9 Ways to Save Yourself When You Can't Remember Someone's Name

This happens to me all the time. I meet someone at a conference or party and 15 seconds later I can’t remember his or her name. The more time goes on, the more awkward it gets, especially if they keep saying my name as I talk to them.

So here are my surefire tips to get yourself out of this sticky situation:

  1. Ask for a business card. (Not well suited for college parties).
  2. Ask for the email address. This doesn’t work if their email address is bigboy79@hotmail.com. But if that’s really their email address, are you sure you still want to talk to them?
  3. Introduce them to a friend. Use the friend ploy where you introduce them to someone you know by saying, “Hey, have you met my friend Walter? This is Walter Solbcheck … (spacey pause)… This is where they start saying their name, a split second after which you repeat the name like you were going to say it all along.
  4. Be upfront. “I’m sorry I forgot your name”. You can also follow this up with “I can never remember names.” Often the other person will say the same thing.
  5. Ask them to spell their name. “How do you spell your name.” This one works well when you’re trying to enter their phone number into your blackberry or cellphone.
  6. Ask “Is there an I in your name?” If it turns out to be something like “Bob”, spontaneously develop an accent and follow up with “Aye, ye Americans and yer whacky spellin.”
  7. Pickpocket him or her and look at the drivers license.
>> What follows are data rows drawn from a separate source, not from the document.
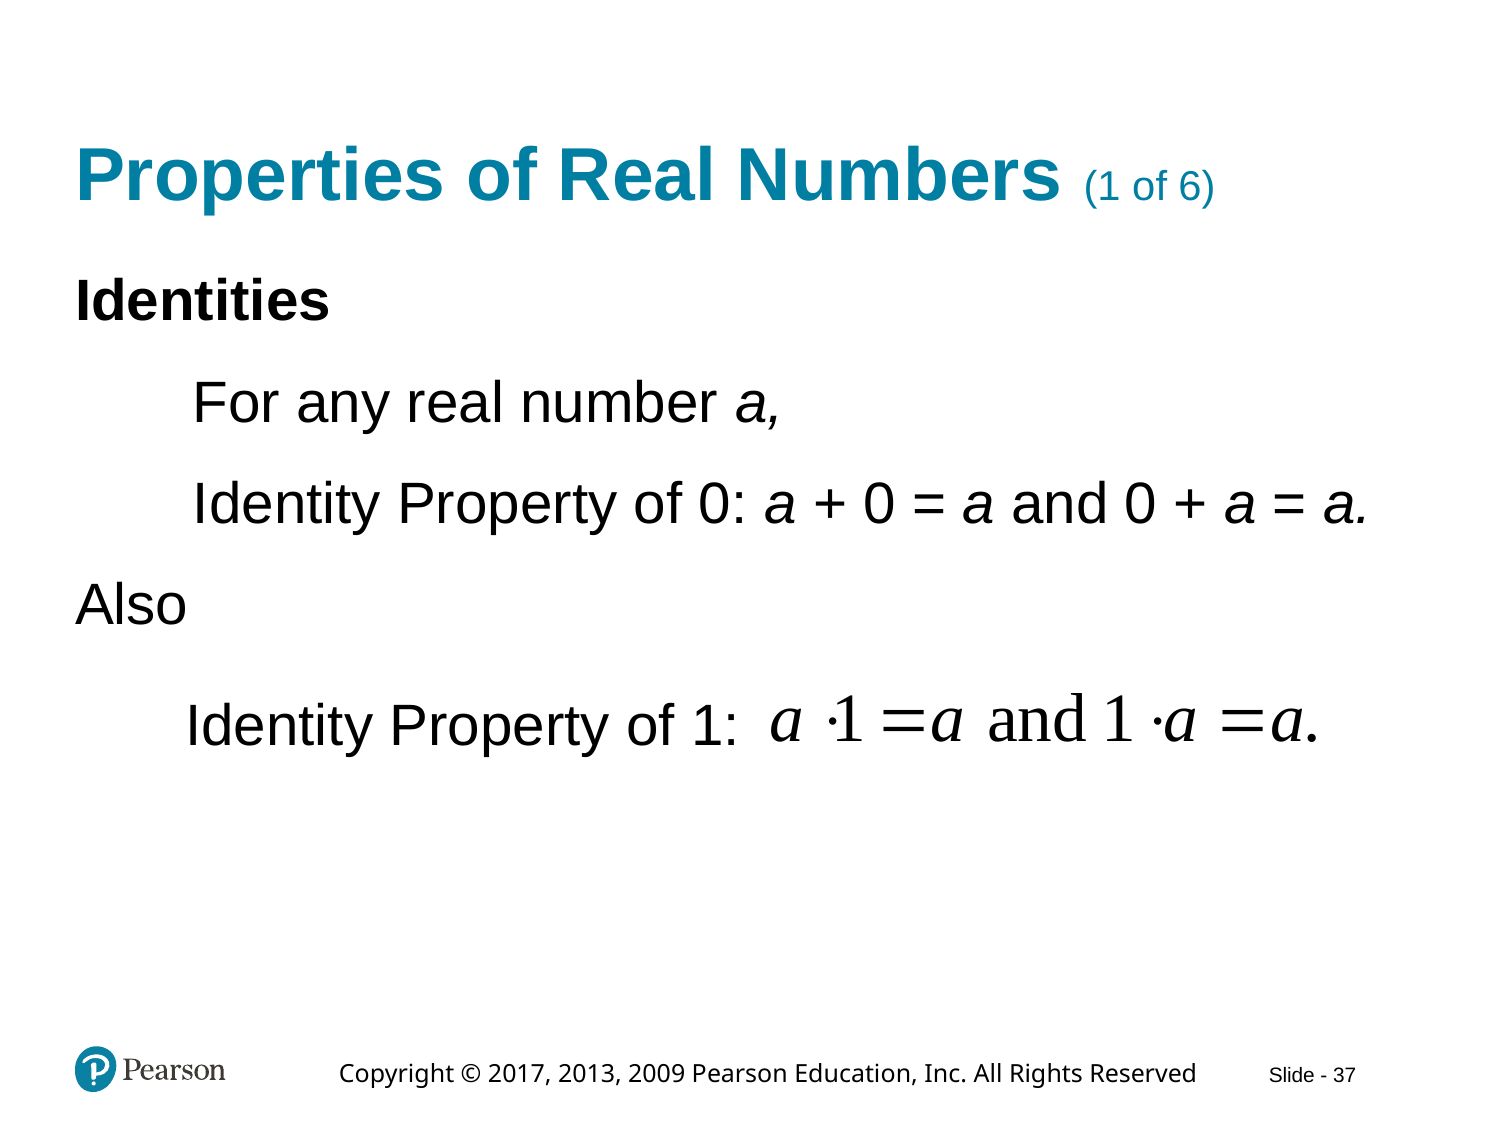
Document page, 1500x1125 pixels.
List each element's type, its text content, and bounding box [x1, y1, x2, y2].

chart [764, 687, 1323, 751]
title Properties of Real Numbers (1 of 6) [75, 35, 1425, 216]
list Identity Property of 1: [185, 686, 748, 763]
list Identities For any real number a, Identity Property of 0: a + 0 = a and 0 + a = a. Also [75, 262, 1425, 650]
Slip the wallet back (optional).
  8. Call them by an obviously wrong name like “Jesus”, “Gingerbob”, or “Flo”. They will inevitably have to correct you at some point. If they don’t, congratulations – you’re talking to someone who’s really cool.
  9. Denigrate yourself the Chris Farley way, keep calling yourself an idiot until they feel so bad about your self-loathing that they ignore the fact that you forgot their name.

REMEMBER:

If you end up on the flip side of this and you remember their name, but they can’t remember yours (and especially if they’re obviously trying any of the tricks above) mentally torture the hell out of them for as long as possible. Also, be sure to use their name every few sentences.